Data items:

=-=-=-=-=

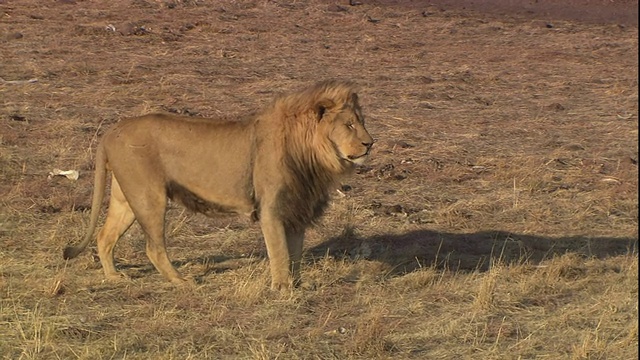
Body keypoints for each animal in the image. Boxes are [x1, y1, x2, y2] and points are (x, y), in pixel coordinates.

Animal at [62, 79, 372, 290]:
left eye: (361, 121)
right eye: (349, 125)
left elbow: (294, 253)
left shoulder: (296, 210)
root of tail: (111, 130)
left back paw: (114, 276)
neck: (313, 157)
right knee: (153, 247)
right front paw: (282, 288)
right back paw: (180, 280)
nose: (370, 143)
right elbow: (280, 252)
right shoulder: (271, 210)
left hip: (126, 198)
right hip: (150, 197)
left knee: (105, 236)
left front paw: (297, 284)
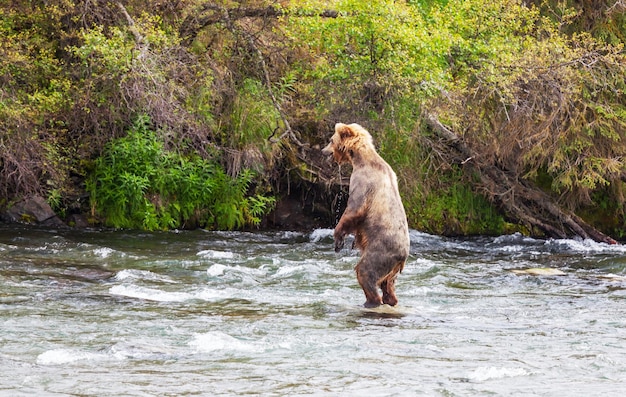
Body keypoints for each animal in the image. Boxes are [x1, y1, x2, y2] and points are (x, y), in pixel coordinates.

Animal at [322, 122, 410, 308]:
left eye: (331, 140)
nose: (323, 151)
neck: (360, 159)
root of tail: (402, 257)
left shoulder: (363, 182)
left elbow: (354, 209)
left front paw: (338, 239)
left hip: (380, 251)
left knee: (365, 271)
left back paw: (371, 301)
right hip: (391, 268)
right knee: (388, 283)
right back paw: (390, 300)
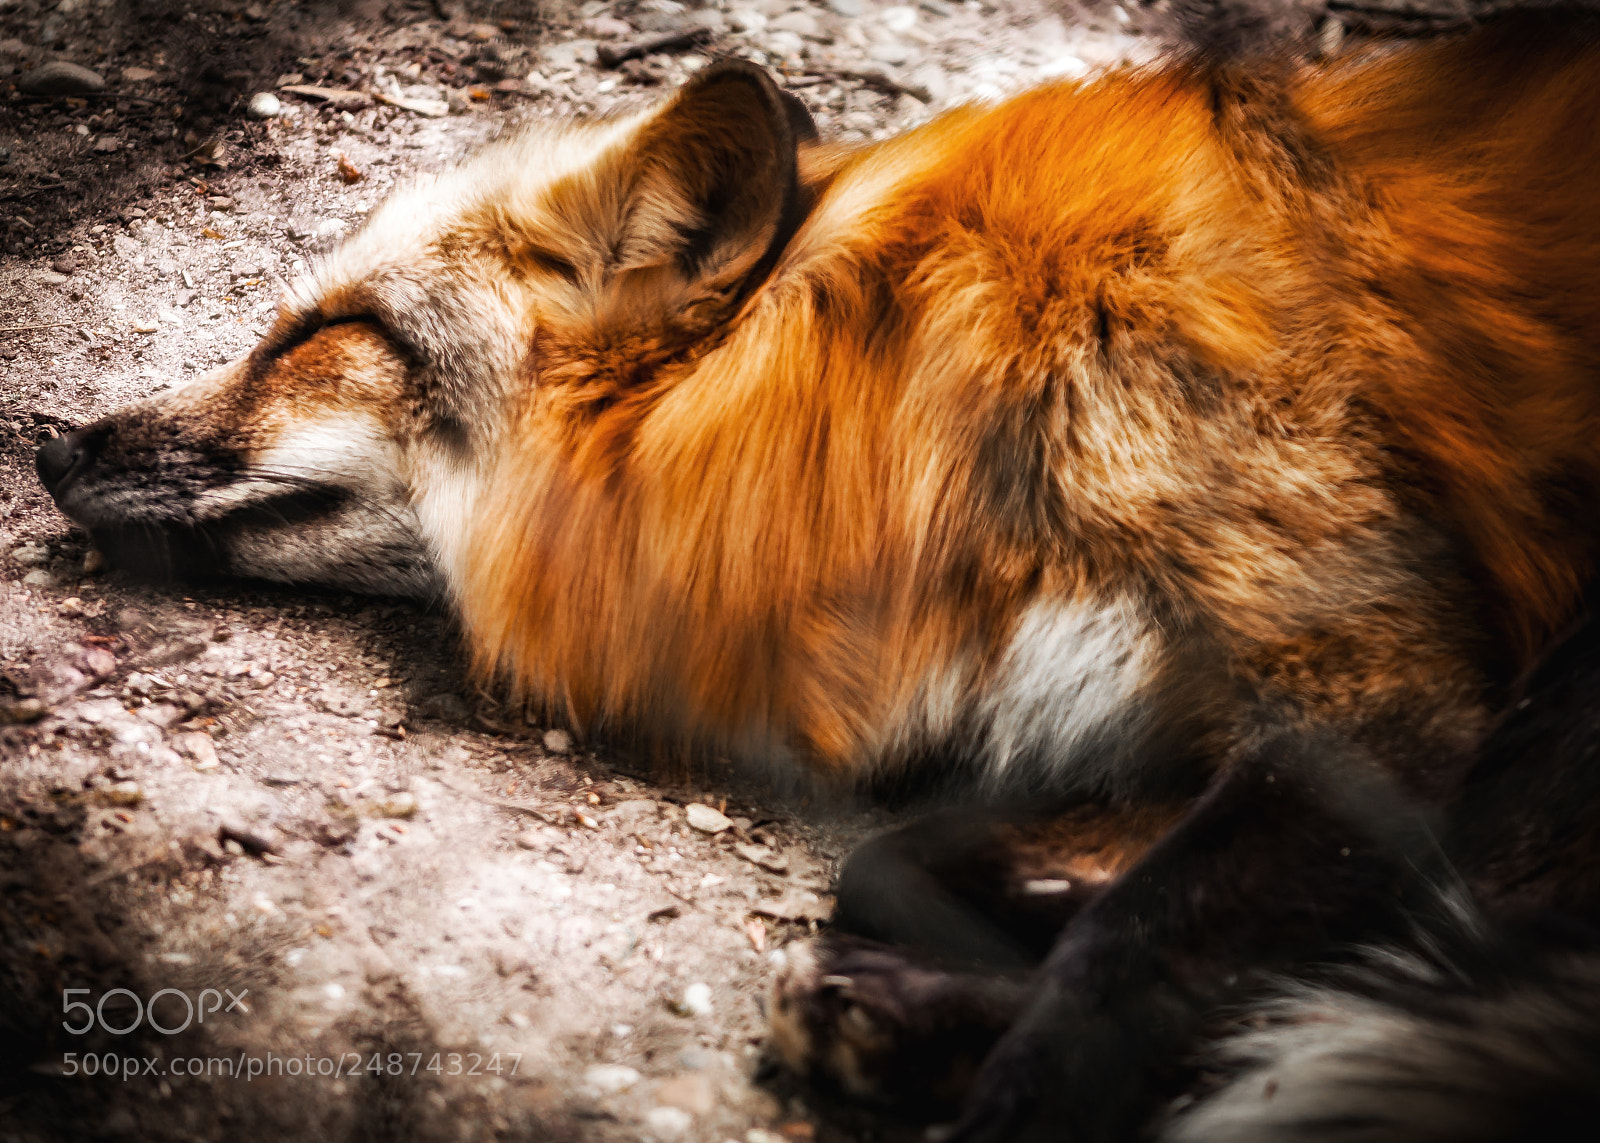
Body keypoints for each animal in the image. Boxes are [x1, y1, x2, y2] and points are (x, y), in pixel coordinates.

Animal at [31, 9, 1600, 1139]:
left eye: (323, 335)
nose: (46, 443)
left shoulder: (1382, 686)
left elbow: (1131, 954)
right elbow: (895, 866)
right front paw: (973, 951)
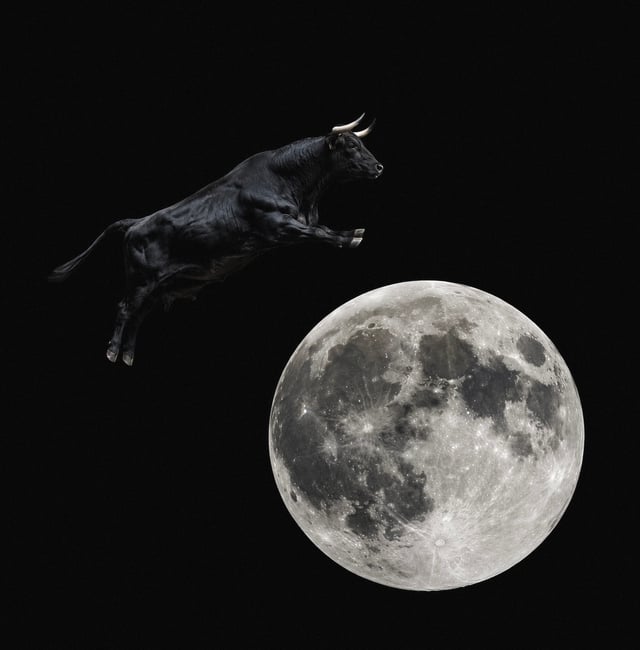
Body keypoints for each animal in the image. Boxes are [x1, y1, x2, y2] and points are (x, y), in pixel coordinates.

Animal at [49, 114, 383, 366]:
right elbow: (321, 232)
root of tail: (136, 223)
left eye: (361, 143)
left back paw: (128, 355)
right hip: (140, 280)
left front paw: (352, 234)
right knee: (123, 308)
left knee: (138, 314)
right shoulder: (277, 227)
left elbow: (321, 229)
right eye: (350, 145)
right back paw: (112, 351)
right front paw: (352, 237)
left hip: (158, 287)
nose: (379, 167)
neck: (292, 183)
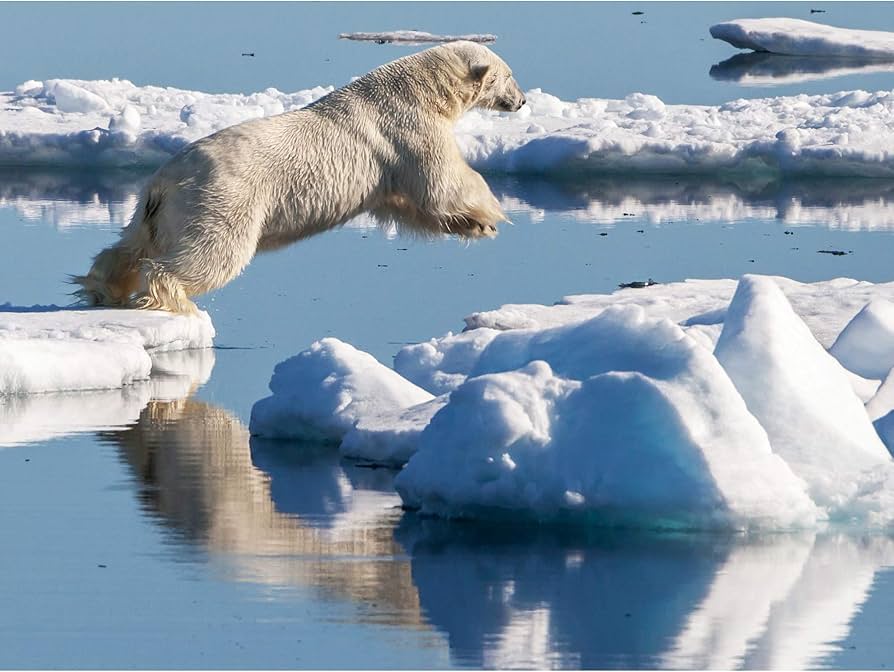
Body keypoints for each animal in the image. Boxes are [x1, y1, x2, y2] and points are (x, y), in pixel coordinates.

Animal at [73, 41, 526, 313]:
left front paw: (474, 226)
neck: (416, 89)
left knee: (132, 244)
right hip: (221, 198)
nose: (522, 101)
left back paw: (102, 288)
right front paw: (492, 213)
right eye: (509, 76)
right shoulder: (406, 128)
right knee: (209, 254)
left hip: (157, 208)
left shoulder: (387, 166)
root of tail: (163, 181)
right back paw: (176, 299)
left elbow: (406, 205)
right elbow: (441, 182)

=-=-=-=-=

### What is needed
Repeat word for word the lines above, from the first entry through the line containing "left elbow: (321, 229)", with both ends kept and the pictures dropped.

### Answer to this exercise
Body keypoints for each animal in the image. Boxes are [x1, y1, x2, y2] and points are (x, y), in pixel coordinates.

Animal at [62, 79, 372, 290]:
left eye: (361, 121)
right eye: (349, 125)
left elbow: (294, 253)
left shoulder: (296, 210)
root of tail: (111, 130)
left back paw: (114, 276)
neck: (313, 157)
right knee: (153, 247)
right front paw: (282, 288)
right back paw: (180, 280)
nose: (370, 143)
right elbow: (280, 252)
right shoulder: (271, 210)
left hip: (126, 198)
right hip: (150, 197)
left knee: (105, 236)
left front paw: (297, 284)
Body keypoints for each animal in the image. Boxes are [x1, y1, x2, y2] and points are (x, y), in pixel coordinates.

Animal at [322, 122, 410, 308]:
left eye: (331, 140)
nose: (323, 151)
neck: (360, 159)
root of tail: (402, 257)
left shoulder: (363, 182)
left elbow: (354, 209)
left front paw: (338, 239)
left hip: (380, 251)
left knee: (365, 271)
left back paw: (371, 301)
right hip: (391, 268)
right knee: (388, 283)
right back paw: (390, 300)
Body keypoints for each animal in the image. Boxes are [x1, y1, x2, y2] and points are (x, y), in pixel coordinates.

Animal at [31, 9, 1600, 1139]:
left eye: (323, 335)
nose: (46, 443)
left shoulder: (1382, 686)
left elbow: (1131, 954)
right elbow: (895, 866)
right front paw: (973, 951)
Body keypoints for each animal in the image. Boxes are [x1, y1, x2, y2] and points are (x, y), in pixel coordinates.

Animal at [49, 114, 383, 366]:
right elbow: (321, 232)
root of tail: (136, 223)
left eye: (361, 143)
left back paw: (128, 355)
right hip: (140, 280)
left front paw: (352, 234)
right knee: (123, 308)
left knee: (138, 314)
right shoulder: (277, 227)
left elbow: (321, 229)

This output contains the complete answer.